The National Center for Transgender Equality’s policy director, Harper Jean Tobin, thinks the screening of trans passengers has improved. She said the NCTE has received “significantly fewer horror stories, significantly fewer anxious phone calls and emails” in the past two to three years. However, she said, “We still hear from people that they don’t fly or they avoid flying whenever they can.”
“There’s no doubt that it impacts people’s ability to visit family, vacation, travel for business,” said Tobin.
Anytime that the government sort of casts a wide net over Americans and subjects them to scrutiny of their bodies and their clothing, any group of people that is seen as somehow different is going to have problems in some significant number of cases.
Harper Jean Tobin
National Center for Transgender Equality
Feinstein said all TSA screening officers receive sensitivity training, though it does not generally include content specific to transgender passengers. In fact, the NCTE offered to conduct training geared toward trans passengers for TSA officials for years but was rebuffed. Finally, in March, Tobin began doing Web-based training for 500 to 1,000 of the TSA’s roughly 2,600 passenger-support specialists. She expects to complete it this summer. Travelers who would like help getting through security may request assistance from a specialist at the checkpoint or by calling the TSA Cares hotline 72 hours before their trip
Tobin is optimistic about the current training but says it is a mitigation, not a solution. “Anytime that the government sort of casts a wide net over Americans and subjects them to scrutiny of their bodies and their clothing, any group of people that is seen as somehow different is going to have problems in some significant number of cases,” she says.

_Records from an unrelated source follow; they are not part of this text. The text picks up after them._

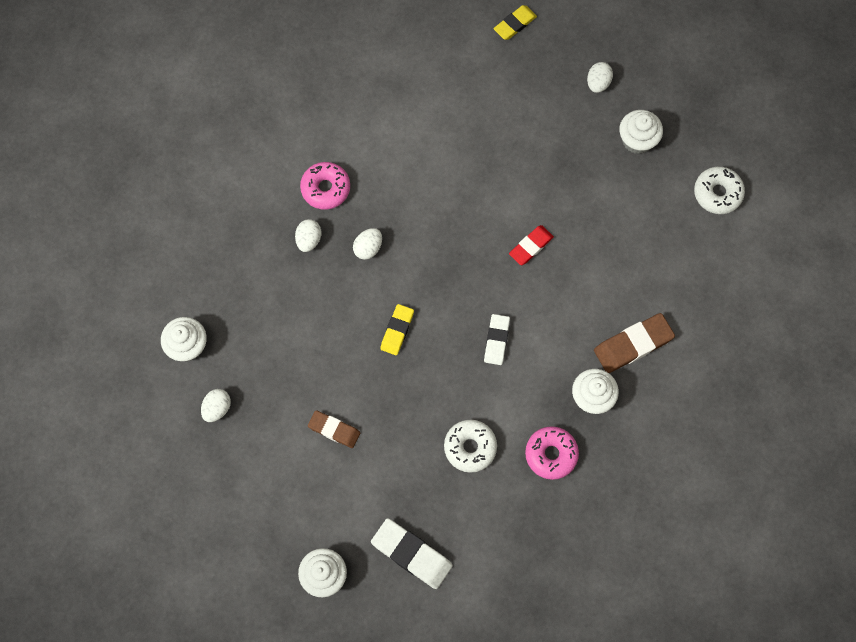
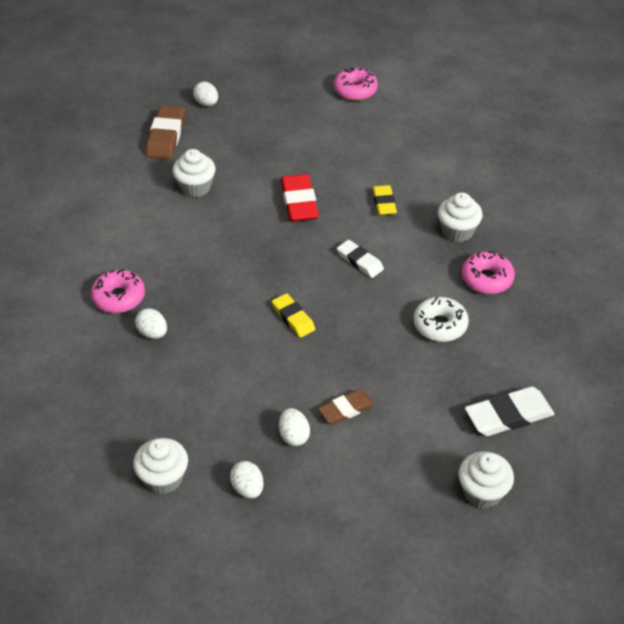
camera: 55 degrees left, 25 degrees down
(368, 248) = (201, 298): white egg -> white egg (294, 436)
(515, 24) = (110, 120): yellow eraser -> yellow eraser (384, 203)
(531, 246) = (299, 202): red eraser -> red eraser, size x1.56
(633, 344) = (433, 188): brown eraser -> brown eraser (166, 136)
(637, 140) = (273, 107): white cupcake -> white cupcake (195, 187)
(717, 193) = (355, 90): white donut -> pink donut

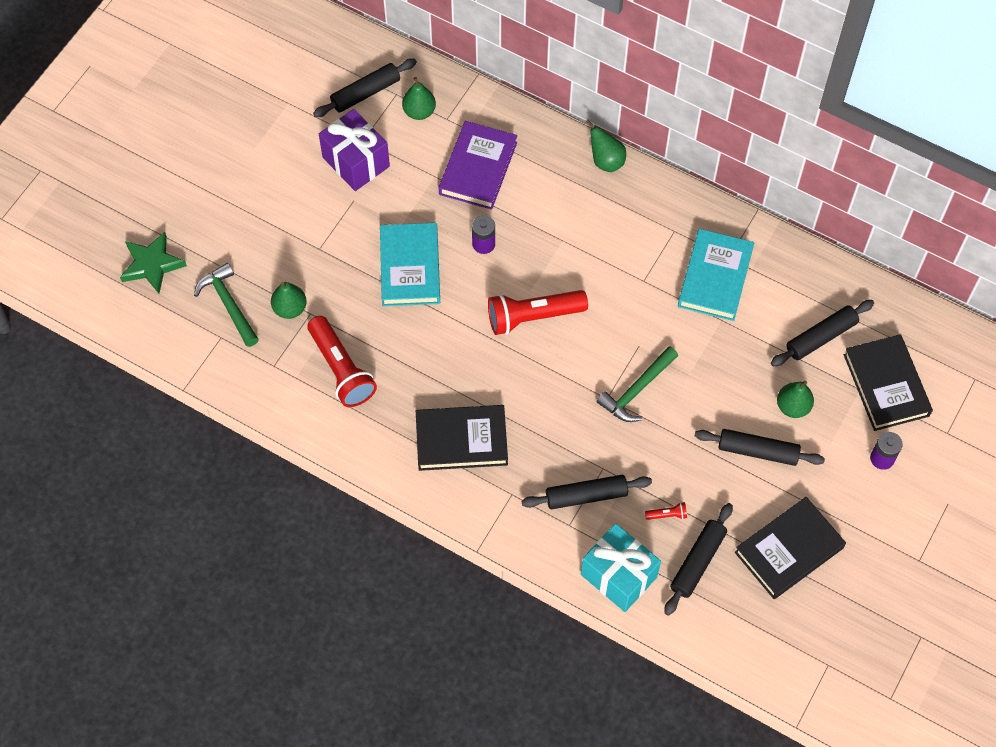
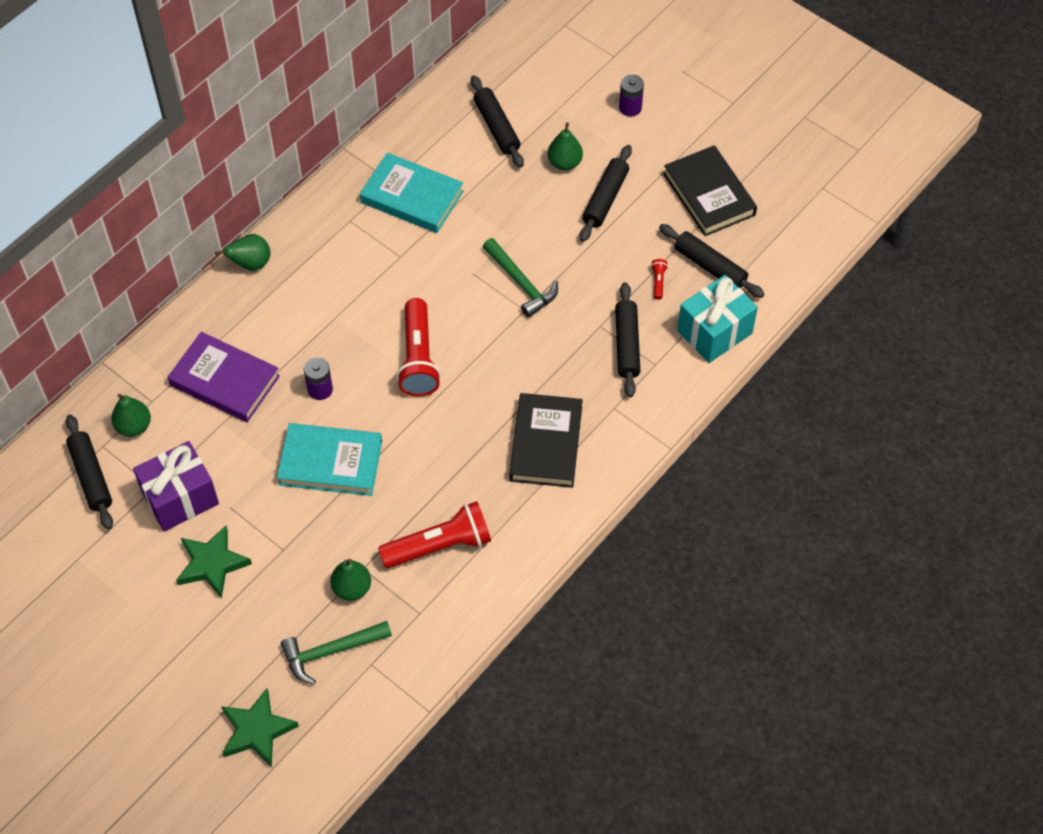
camera: 80 degrees left, 5 degrees down
(297, 199) = (212, 564): none -> green star
(886, 385) = (557, 89): black book -> none

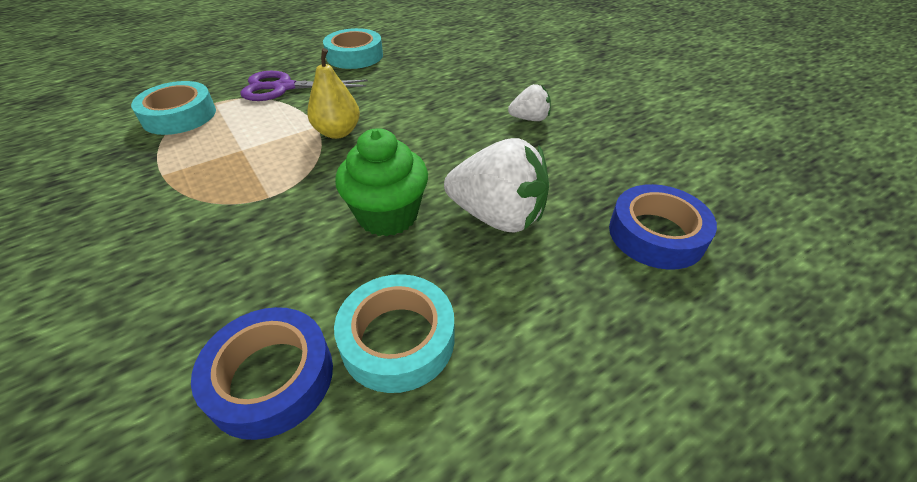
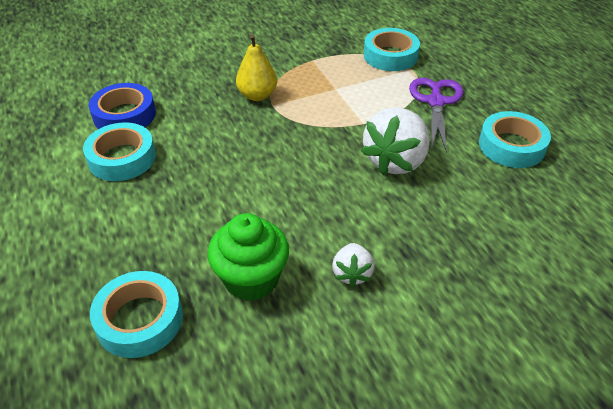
camera: 100 degrees right, 0 degrees up
(338, 132) = (350, 135): yellow pear -> yellow pear (257, 95)
(388, 215) = (230, 159): green cupcake -> green cupcake (251, 279)
(497, 216) = (205, 218): white strawberry -> white strawberry (395, 161)
(656, 234) = (139, 320): blue tape -> turquoise tape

Feinstein said transgender travelers concerned about communicating discreetly with TSA officers may use the notification card that is available to passengers with circumstances that may affect screenings, such as health conditions, disabilities and medical devices. He stressed that any passenger who is uncomfortable going through the body scanner may opt out and undergo a pat-down instead.

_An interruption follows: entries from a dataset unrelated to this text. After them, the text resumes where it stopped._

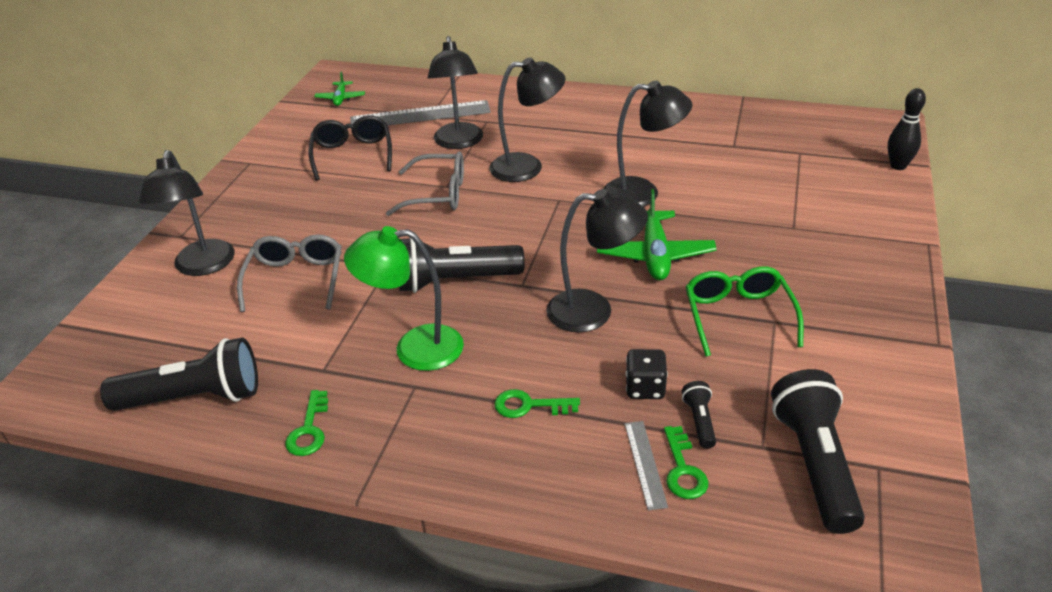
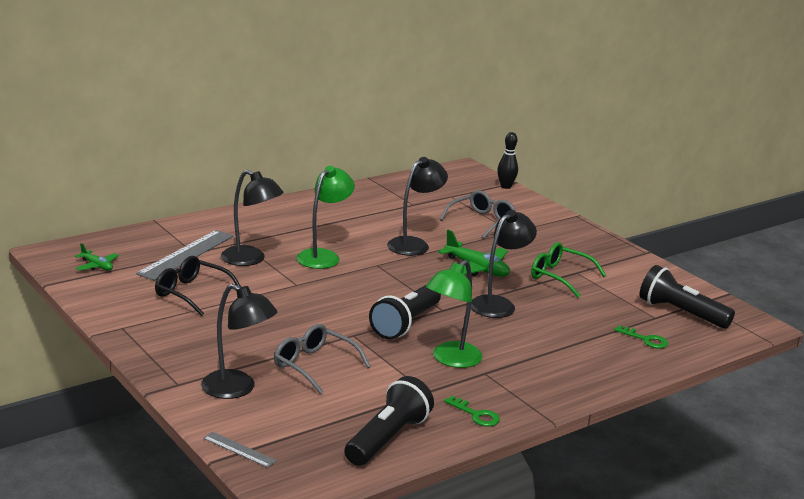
camera: 55 degrees left, 15 degrees down
(438, 194) = (301, 290): grey glasses -> grey glasses (482, 221)
(527, 167) = (323, 256): black lamp -> green lamp
(529, 405) = (548, 352): green key -> none
(645, 388) = (578, 321): black dice -> none
(645, 464) = (630, 345): grey ruler -> grey ruler (239, 449)
(699, 421) = (620, 321): black flashlight -> none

That option isn’t always popular. “The pat-down is what I completely want to avoid,” said Kole Myrick, a technology student who attended the Q Center event and is waiting to update the gender marker on his ID from F to M until he can afford the administrative costs to change his name at the same time. “What if I am packing [wearing a prosthetic] but I still have a female gender marker? They’re going to think I’m hiding something down my pants to get through security.”
According to Feinstein, TSA officers are trained not to ask for travel documents after the initial document check prior to the body scan.
Myrick is a vocal trans-rights activist who says he is comfortable speaking out on behalf of people who don’t have a voice. But he’s not interested in discussing the details of his identity with the TSA. “I’m kind of an open book … [but] I want my privacy if it’s a private matter.”